Saturday, July 10, 2010

X-Men vs. Apocalypse, Volume 2: Ages of Apocalypse by Karl Bollers, Ben Raab, Alan Davis, Terry Kavanagh, Joe Pruett, Erik Larsen, and Joseph Harris

Having read the first half of X-Men vs. Apocalypse, I knew I didn’t want to leave it at the cliffhanger ending for long, so I dove right back in with the second half, X-Men vs. Apocalypse, Volume 2: Ages of Apocalypse.

The second book picks up where things were left at the end of X-Men vs. Apocalypse, Volume 1: The Twelve, this book contains three major stories. The first follows those who were left behind after the fight to save wolverine, as they find that someone is hacking the databases and gathering information on killing the X-Men. Next, we see the “Ages of Apocalypse” storyline, where, after the end of Volume 1, the time stream has been distorted in an attempt to give Apocalypse the victory he has nearly in his grasp. The final story, “The Search for Cyclops,” deals with the after-effects of the battle with Apocalypse, months after the fact, as Phoenix and Cable try to save an X-Man.

X-Men vs. Apocalypse, Volume 2: Ages of Apocalypse contains: X-51 #8(“Aftermath”), Uncanny X-Men #378 (“First & Last, Part 1”), Annual 1999 (“Utopia Perdida”), Cable #77(“Falsehoods”), Wolverine #148(“Same As It Never Was”), X-Men Unlimited #26(“Day of Judgement”), X-Men #98 (“First & Last, Part 2”), X-Men: The Search for Cyclops #1 (“Lost”), #2 (“Hunted”), #3 (“Am I Evil?”), #4 (“Found!”).

The storyline continues to be quite fun, although a little convoluted, in part due to the need to make two books similar in size that end at thematically appealing sections. The group left behind is hoping to make it to the main battle in Egypt in time, but based on the final chapter from Volume 1, we know they won’t. There is a months-long gap between the end of “The Ages of Apocalypse” and “The Search for Cyclops,” a time in which I know upcoming stories are set, making this one a little disjointed, if still an apt coda to the story. This book feels a touch episodic, with its three distinctly different storylines, rather than the two threads that were tightly inter-woven in the first book.

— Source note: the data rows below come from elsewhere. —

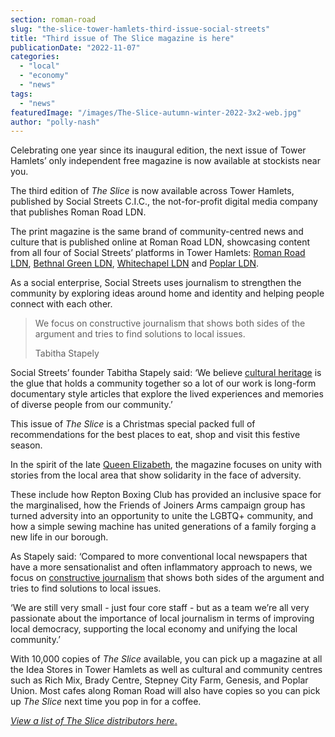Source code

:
 ```yaml
---
section: roman-road
slug: "the-slice-tower-hamlets-third-issue-social-streets"
title: "Third issue of The Slice magazine is here"
publicationDate: "2022-11-07"
categories: 
  - "local"
  - "economy"
  - "news"
tags: 
  - "news"
featuredImage: "/images/The-Slice-autumn-winter-2022-3x2-web.jpg"
author: "polly-nash"
---
```


Celebrating one year since its inaugural edition, the next issue of Tower Hamlets’ only independent free magazine is now available at stockists near you.

The third edition of _The Slice_ is now available across Tower Hamlets, published by Social Streets C.I.C., the not-for-profit digital media company that publishes Roman Road LDN. 

The print magazine is the same brand of community-centred news and culture that is published online at Roman Road LDN, showcasing content from all four of Social Streets’ platforms in Tower Hamlets: [Roman Road LDN](https://romanroadlondon.com/), [Bethnal Green LDN](https://bethnalgreenlondon.co.uk/), [Whitechapel LDN](https://whitechapellondon.co.uk/) and [Poplar LDN](https://poplarlondon.co.uk/).

As a social enterprise, Social Streets uses journalism to strengthen the community by exploring ideas around home and identity and helping people connect with each other.

> We focus on constructive journalism that shows both sides of the argument and tries to find solutions to local issues.  
> 
> Tabitha Stapely

Social Streets’ founder Tabitha Stapely said: ‘We believe [cultural heritage](https://romanroadlondon.com/local/culture-heritage/heritage/) is the glue that holds a community together so a lot of our work is long-form documentary style articles that explore the lived experiences and memories of diverse people from our community.’

This issue of _The Slice_ is a Christmas special packed full of recommendations for the best places to eat, shop and visit this festive season. 

In the spirit of the late [Queen Elizabeth](https://romanroadlondon.com/queen-elizabeth-visiting-east-end/), the magazine focuses on unity with stories from the local area that show solidarity in the face of adversity. 

These include how Repton Boxing Club has provided an inclusive space for the marginalised, how the Friends of Joiners Arms campaign group has turned adversity into an opportunity to unite the LGBTQ+ community, and how a simple sewing machine has united generations of a family forging a new life in our borough.

As Stapely said: ‘Compared to more conventional local newspapers that have a more sensationalist and often inflammatory approach to news, we focus on [constructive journalism](https://romanroadlondon.com/liveable-streets-case-for-reversal-tower-hamlets/) that shows both sides of the argument and tries to find solutions to local issues. 

‘We are still very small - just four core staff - but as a team we’re all very passionate about the importance of local journalism in terms of improving local democracy, supporting the local economy and unifying the local community.’ 

With 10,000 copies of _The Slice_ available, you can pick up a magazine at all the Idea Stores in Tower Hamlets as well as cultural and community centres such as Rich Mix, Brady Centre, Stepney City Farm, Genesis, and Poplar Union. Most cafes along Roman Road will also have copies so you can pick up _The Slice_ next time you pop in for a coffee. 

[_View a list of The Slice distributors here_.](https://theslicemagazine.co.uk/distributors/)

However, each manages to be entertaining in its own right. The members left behind manage a suitable series of battles in their attempt to race to Egypt, while the “Ages of Apocalypse” plays with a series of altered realities, both present and future, before wrapping up to tie back into the first storyline in this book, reuniting the team. The final portion narrows its focus to just a few main characters, and is interesting both in its tale of searching for a lost friend and in its eventual impact down the line in the X-Men series.

All in all, this is a fun book. It works as a satisfying conclusion to the plot arc, although it doesn’t maintain the suspense and epic plot of the first volume. It sometimes made it feel like the main climax was in the first book, with this just an extended denouement, but it does act as a nice in-between book, foreshadowing future events. This line of X-Men collections continues in X-Men: Powerless, released August 10.